LEXINGTON, Ky. (LEX 18) — The Lexington-Fayette County Health Department has notified parents of a confirmed case of pertussis, or whooping cough, at Frederick Douglass High School.
Lexington’s 12th case of #pertussis, or whooping cough, in 2019 has been confirmed at Frederick Douglass High School. If you have not received a pertussis vaccination, talk to your medical provider or call our clinic at 288-2483 to schedule an appointment. https://t.co/SxODkSxZDd pic.twitter.com/jLjIsf0MqF— Lexington-Fayette County Health Department (@LFCHD) December 16, 2019
This is the 12th confirmed case in Lexington in 2019, according to LFCHD. They had also confirmed another case in October of this year.
"It's something that will spread in the winter, as people are indoors there's a shared close contact," said Kevin Hall with the Lexington-Fayette County Health Department. "It's spread through coughing, sneezing, and those droplets in the air. So, you want to make sure you're not only getting the vaccine, but you're covering your mouth when you cough or sneeze and wash your hands frequently."

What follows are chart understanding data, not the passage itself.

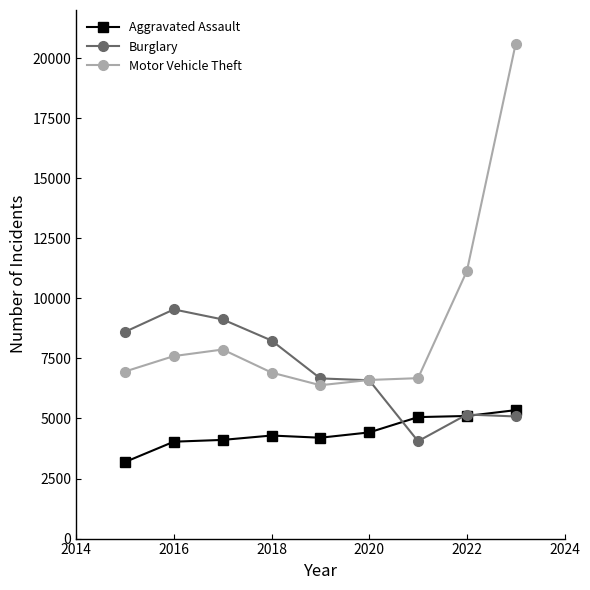

What is the value of the Motor Vehicle Theft point at the 6th from the left?

6602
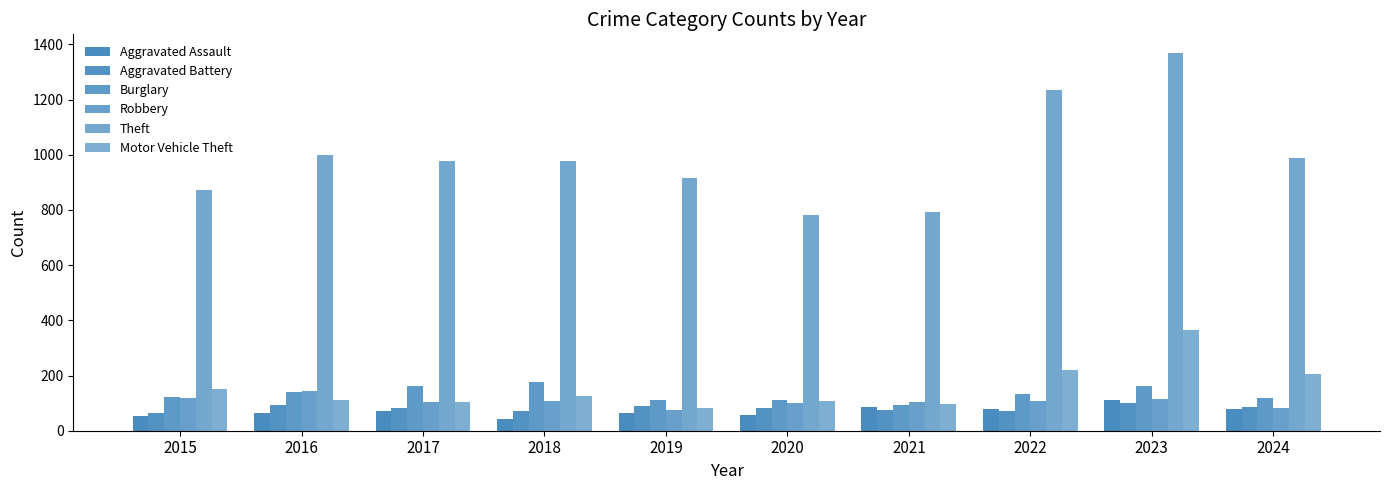

Reading left to right, extract all data points from this chart.

Aggravated Assault: 2015=54	2016=66	2017=72	2018=43	2019=65	2020=56	2021=86	2022=78	2023=110	2024=78
Aggravated Battery: 2015=64	2016=93	2017=83	2018=70	2019=88	2020=82	2021=75	2022=71	2023=102	2024=87
Burglary: 2015=121	2016=139	2017=162	2018=176	2019=110	2020=110	2021=95	2022=132	2023=161	2024=120
Robbery: 2015=117	2016=144	2017=105	2018=107	2019=75	2020=102	2021=105	2022=108	2023=114	2024=83
Theft: 2015=874	2016=999	2017=979	2018=977	2019=914	2020=782	2021=791	2022=1235	2023=1368	2024=990
Motor Vehicle Theft: 2015=152	2016=110	2017=104	2018=127	2019=84	2020=109	2021=96	2022=219	2023=364	2024=207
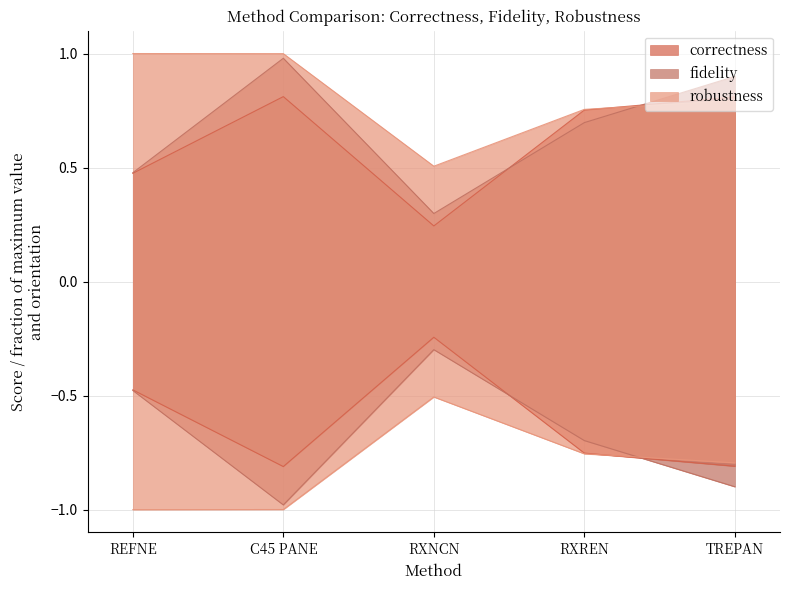

Reading left to right, extract all data points from this chart.

correctness: REFNE=0.5	C45 PANE=0.8	RXNCN=0.2	RXREN=0.8	TREPAN=0.8
fidelity: REFNE=0.5	C45 PANE=1.0	RXNCN=0.3	RXREN=0.7	TREPAN=0.9
robustness: REFNE=1.0	C45 PANE=1.0	RXNCN=0.5	RXREN=0.8	TREPAN=0.8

The health department has recommended preventative antibiotics for high-risk students who may have been exposed to pertussis. This includes students who have chronic illnesses or weakened immune systems.
"We're in the heart of the school year, you're looking at people who are involved in extracurricular activities so kids are in band, theater, sports and they're traveling all across the state," Hall said. "So, the people really need to make sure that they are taking the steps because this shouldn't just be, this isn't something that would just be limited to Lexington."
This also includes students who live in a home with a family member that has a chronic illness or weakened immune system, an infant or a pregnant woman.
Here are the early symptoms of pertussis:
- Runny nose
- Low grade fever
"If you aren't sure, talk to your providers, they can check your records, and it's better to be safe than sorry on this one because it is something that can wipe you out throughout the entire month," said Hall. "It's not something you want, it's not something you wish on anyone."
The health department said that the cough usually gets worst and turns in to uncontrollable, sometimes violent, coughing after a week or so.
Hall also said that it is important to get the booster because the vaccine will weaken over time.